Crocus sativus L. (saffron) appears to own neuroprotective effects on cognitive impairment in patients with Alzheimer’s disease (AD). The purpose of this work is to review evidence and mechanisms of saffron-induced therapeutic outcomes and measureable cognitive benefits in AD.
The literature was reviewed, and preclinical and clinical studies were identified. In vitro and in vivo preclinical studies were selected according to these criteria: 1) development of saffron pharmacological profile on biological or biophysical endpoints; 2) evaluation of saffron efficacy using animal screens as an AD model, and 3) duration of the studies of at least 3 months. As for the clinical studies, the selection criteria included: 1) patients aged ≥ 60, 2) AD diagnosis according to National Institute on Aging-Alzheimer's Association (NIAAA) criteria, and 3) appropriate procedures to assess cognitive, functional, and clinical status. A total of 1477 studies published until November 2020 were identified during an initial phase, of which 24 met the inclusion criteria and were selected for this review.
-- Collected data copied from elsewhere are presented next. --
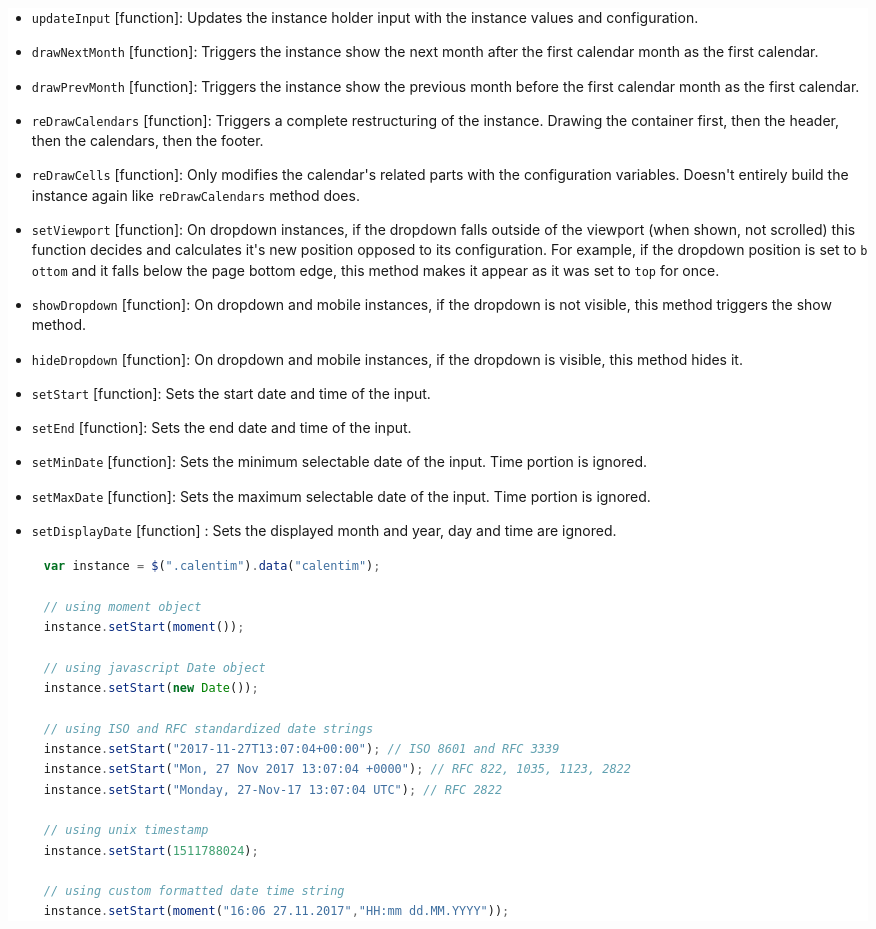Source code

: - `updateInput` [function]: Updates the instance holder input with the instance values and configuration.

- `drawNextMonth` [function]: Triggers the instance show the next month after the first calendar month as the first calendar.

- `drawPrevMonth` [function]: Triggers the instance show the previous month before the first calendar month as the first calendar.

- `reDrawCalendars` [function]: Triggers a complete restructuring of the instance. Drawing the container first, then the header, then the calendars, then the footer.

- `reDrawCells` [function]: Only modifies the calendar's related parts with the configuration variables. Doesn't entirely build the instance again like `reDrawCalendars` method does.

- `setViewport` [function]: On dropdown instances, if the dropdown falls outside of the viewport (when shown, not scrolled) this function decides and calculates it's new position opposed to its configuration. For example, if the dropdown position is set to `bottom` and it falls below the page bottom edge, this method makes it appear as it was set to `top` for once.

- `showDropdown` [function]: On dropdown and mobile instances, if the dropdown is not visible, this method triggers the show method.

- `hideDropdown` [function]: On dropdown and mobile instances, if the dropdown is visible, this method hides it.

- `setStart` [function]: Sets the start date and time of the input.

- `setEnd`  [function]: Sets the end date and time of the input.

- `setMinDate` [function]: Sets the minimum selectable date of the input. Time portion is ignored.

- `setMaxDate` [function]: Sets the maximum selectable date of the input. Time portion is ignored.

- `setDisplayDate` [function] : Sets the displayed month and year, day and time are ignored.

```javascript
     var instance = $(".calentim").data("calentim");

     // using moment object
     instance.setStart(moment());

     // using javascript Date object
     instance.setStart(new Date());

     // using ISO and RFC standardized date strings
     instance.setStart("2017-11-27T13:07:04+00:00"); // ISO 8601 and RFC 3339
     instance.setStart("Mon, 27 Nov 2017 13:07:04 +0000"); // RFC 822, 1035, 1123, 2822
     instance.setStart("Monday, 27-Nov-17 13:07:04 UTC"); // RFC 2822

     // using unix timestamp
     instance.setStart(1511788024);

     // using custom formatted date time string
     instance.setStart(moment("16:06 27.11.2017","HH:mm dd.MM.YYYY"));

```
Seventeen in vitro and in vivo preclinical studies have described the efficacy of saffron on cognitive impairment in animal models of AD, highlighting that crocin appears to be able to regulate glutamate levels, reduce oxidative stress, and modulate Aβ and tau protein aggregation. Only four clinical studies have indicated that the effects of saffron on cognitive impairment were not different from those produced by donepezil and memantine and that it had a better safety profile.
Saffron and its compounds should be further investigated in order to consider them a safer alternative in AD treatment.